Return, from the listing below, every line that includes "Cosgrave".

§

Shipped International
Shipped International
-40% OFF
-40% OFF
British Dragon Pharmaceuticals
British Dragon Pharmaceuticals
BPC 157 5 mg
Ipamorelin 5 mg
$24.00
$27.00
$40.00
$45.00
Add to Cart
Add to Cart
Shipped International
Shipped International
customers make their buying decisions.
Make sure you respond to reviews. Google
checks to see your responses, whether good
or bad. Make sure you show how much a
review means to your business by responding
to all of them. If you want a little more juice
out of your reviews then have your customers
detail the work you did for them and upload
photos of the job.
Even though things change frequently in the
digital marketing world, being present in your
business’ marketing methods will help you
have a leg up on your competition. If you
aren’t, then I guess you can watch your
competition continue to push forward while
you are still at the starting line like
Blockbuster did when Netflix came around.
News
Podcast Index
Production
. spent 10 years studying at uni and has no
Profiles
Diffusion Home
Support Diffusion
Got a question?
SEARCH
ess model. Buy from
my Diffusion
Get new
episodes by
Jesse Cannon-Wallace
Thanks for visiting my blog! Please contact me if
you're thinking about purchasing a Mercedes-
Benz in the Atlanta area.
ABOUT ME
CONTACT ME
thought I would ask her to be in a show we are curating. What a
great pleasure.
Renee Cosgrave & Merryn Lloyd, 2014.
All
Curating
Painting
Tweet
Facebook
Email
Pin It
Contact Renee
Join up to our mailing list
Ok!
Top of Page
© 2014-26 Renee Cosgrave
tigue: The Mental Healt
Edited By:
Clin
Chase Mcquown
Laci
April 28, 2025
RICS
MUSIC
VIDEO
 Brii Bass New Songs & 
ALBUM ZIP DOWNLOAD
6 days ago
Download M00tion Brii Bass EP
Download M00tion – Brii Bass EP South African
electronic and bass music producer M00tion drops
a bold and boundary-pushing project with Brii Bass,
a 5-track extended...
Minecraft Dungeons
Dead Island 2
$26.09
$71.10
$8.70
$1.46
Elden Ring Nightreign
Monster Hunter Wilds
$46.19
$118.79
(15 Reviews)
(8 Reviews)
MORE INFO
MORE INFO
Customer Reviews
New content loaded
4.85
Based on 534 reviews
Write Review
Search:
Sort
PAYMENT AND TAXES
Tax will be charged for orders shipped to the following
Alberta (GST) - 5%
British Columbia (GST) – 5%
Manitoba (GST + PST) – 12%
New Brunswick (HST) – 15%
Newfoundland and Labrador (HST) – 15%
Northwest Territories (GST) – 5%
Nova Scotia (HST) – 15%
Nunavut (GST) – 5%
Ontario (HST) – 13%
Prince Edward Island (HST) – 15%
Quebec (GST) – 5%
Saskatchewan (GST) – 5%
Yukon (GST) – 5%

§

* Output for this task:
Renee Cosgrave & Merryn Lloyd, 2014.
© 2014-26 Renee Cosgrave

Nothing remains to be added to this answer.